Wie könnte man die Situation der Bewohner*innen in der derzeitigen Lage weiter verbessern?

Sie wünschen sich, dass sie wieder ihre Kurse wie Musik und Sport unter Einhaltung der Hygieneregeln besuchen können. Und natürlich würden sie gerne mal wieder in ein Café oder zum Essen gehen, aber wir müssen uns eben alle einschränken – ob Menschen mit oder ohne Behinderung. 

Eines würde allerdings wirklich sehr helfen: wir wünschen uns im Fernsehen mehr Nachrichtensendungen in leichter Sprache, damit Menschen mit Behinderungen die Situation besser vermittelt wird und sie das Ganze besser verstehen. Es wäre toll, wenn es mehr Nachrichtensendungen, oder auch Dokumentationen oder sonstige lehrreiche Sendungen, in leichter Sprache und mit entsprechend langsamem Bildmaterial gäbe. Vielleicht kann die momentane Situation ein Anlass sein, so etwas zu etablieren. 

Auch Michaela (25) berichtet zum Internationalen Tag der Menschen mit Behinderungen von ihrem Alltag und ihren Eindrücken während der Pandemie.  Michaela lebt in der SOS-Dorfgemeinschaft Hohenroth mit ihren Hauseltern und anderen Bewohner*innen mit kognitiver Einschränkung in einer Hausgemeinschaft. Sie arbeitet in der Bäckerei und Konditorei der Dorfgemeinschaft.   

Wie empfinden Sie die Einschränkungen durch die Pandemie?

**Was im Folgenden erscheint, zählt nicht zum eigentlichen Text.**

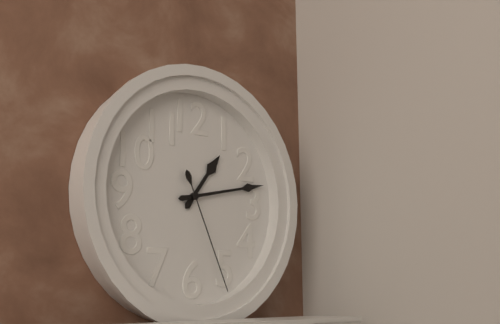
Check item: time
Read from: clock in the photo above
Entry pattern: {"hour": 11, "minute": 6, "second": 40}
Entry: {"hour": 1, "minute": 13, "second": 26}
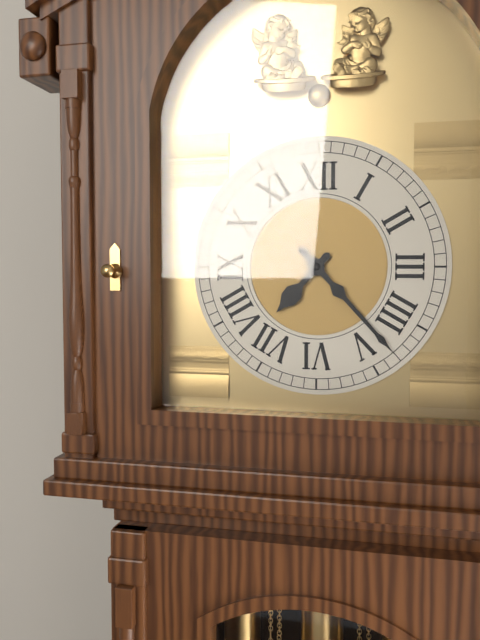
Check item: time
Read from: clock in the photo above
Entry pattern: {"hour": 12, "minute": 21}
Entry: {"hour": 7, "minute": 23}
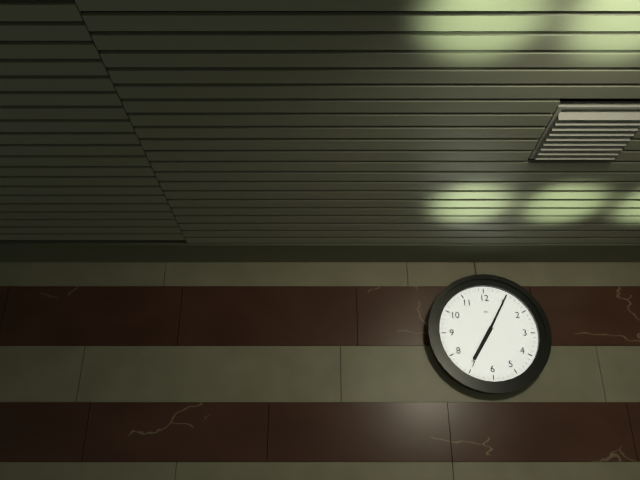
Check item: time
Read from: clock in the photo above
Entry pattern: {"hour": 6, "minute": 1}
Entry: {"hour": 7, "minute": 5}
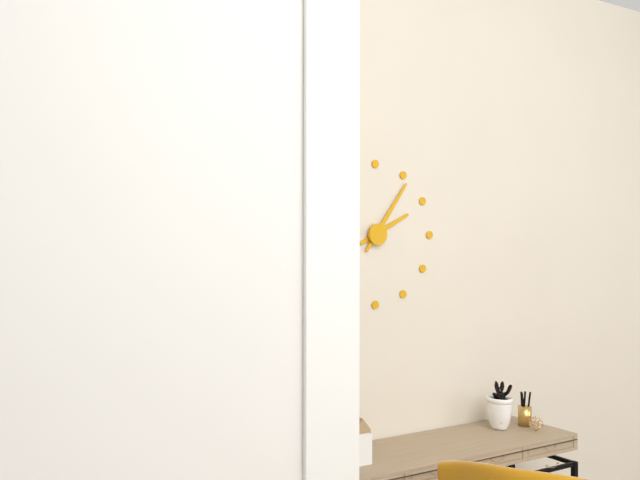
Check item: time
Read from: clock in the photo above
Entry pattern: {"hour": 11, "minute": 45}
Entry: {"hour": 2, "minute": 6}
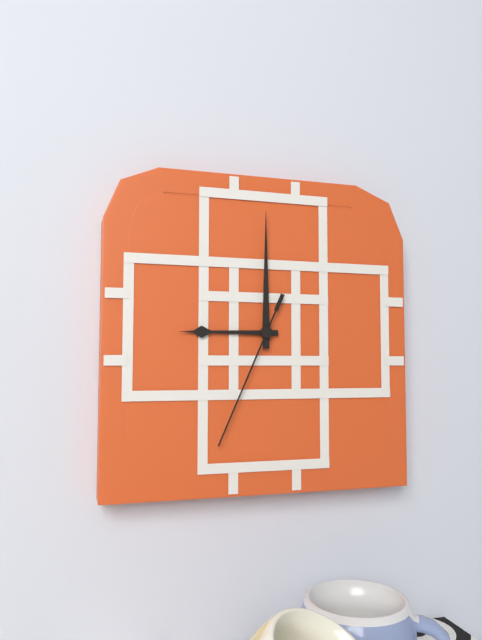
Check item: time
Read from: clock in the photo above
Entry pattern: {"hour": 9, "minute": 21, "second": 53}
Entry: {"hour": 9, "minute": 0, "second": 34}
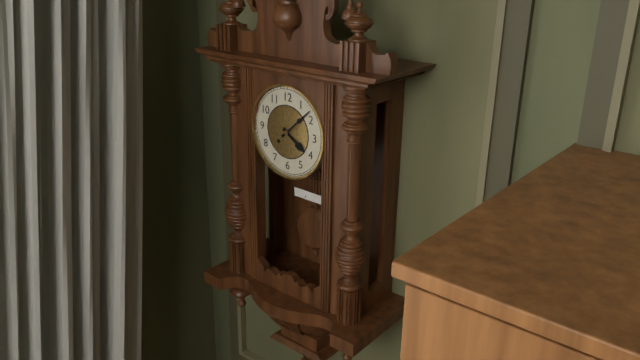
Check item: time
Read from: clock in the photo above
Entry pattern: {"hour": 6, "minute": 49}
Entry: {"hour": 4, "minute": 8}
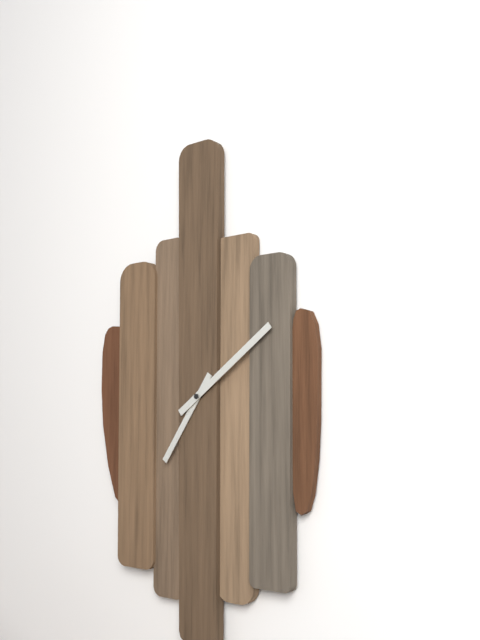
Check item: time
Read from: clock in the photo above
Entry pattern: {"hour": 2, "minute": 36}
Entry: {"hour": 7, "minute": 9}
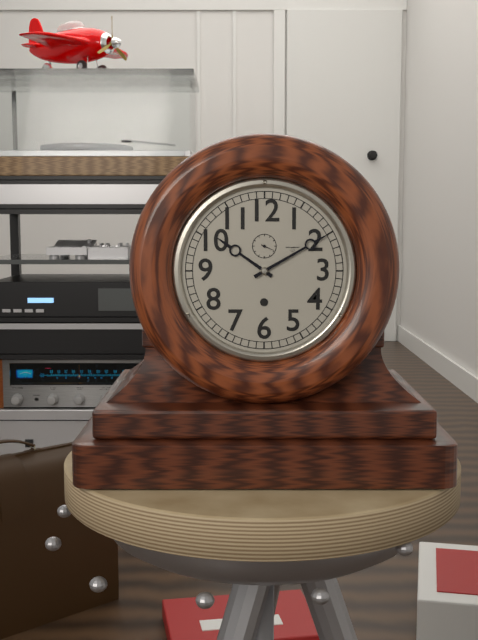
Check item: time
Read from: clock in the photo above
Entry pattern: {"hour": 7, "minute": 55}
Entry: {"hour": 10, "minute": 10}
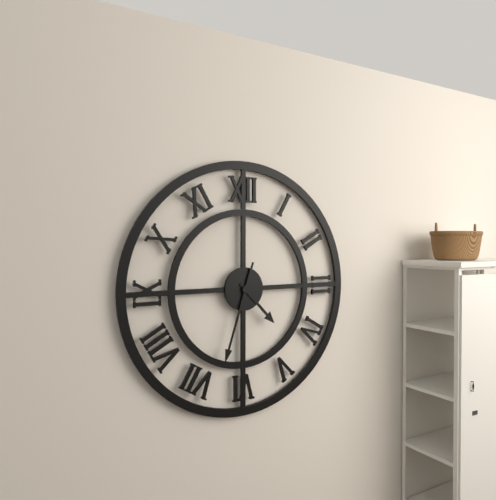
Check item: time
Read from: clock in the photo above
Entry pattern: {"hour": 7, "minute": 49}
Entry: {"hour": 4, "minute": 33}
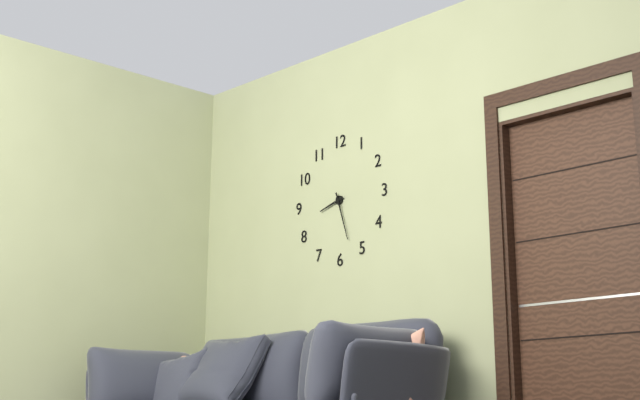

Ich fühle mich schon eingeschränkt. Vor allem würden wir Bewohner gerne öfter unsere Familien besuchen, was momentan leider kaum möglich ist. Gerne würden einige von uns auch mal ein Café in der Stadt besuchen oder am Sonntag in die Kirche gehen. Auch das Einkaufen fehlt sehr ebenso wie der Besuch des Fitnessstudios. Auch der Besuch der Eltern am Grab muss nun leider ausgesetzt werden sowie wie der Besuch von Partnern, die nicht in unserer Dorfgemeinschaft leben. Und unser geliebter Adventsbasar im Dorf wird nicht stattfinden – viele Bewohner sind sehr traurig, dass die in den Werkstätten übers Jahr gefertigten Produkten nicht verkauft werden können. Uns werden die Musik, das leckere Essen, sowie der Besuch unserer Verwandten in dieser weihnachtlichen Umgebung sehr fehlen.

Wie halten Sie Kontakt zu Ihrer Familie?

Viele halten Kontakt über Briefe. Besonders jetzt, wo es auf Weihnachten zugeht, verschicken wir viel Weihnachtspost. Auch telefonieren wir viel oder machen eine Videobotschaft. SMS schicken wir auch regelmäßig an unsere Familien. Wir sind froh, Dienste wie WhatsApp nutzen zu können. 

Was wünschen Sie sich für den weiteren Verlauf?

Vor allem wünschen wir Bewohner uns, dass es in unseren Häusern für uns Weihnachtsfeiern mit Besuch geben kann!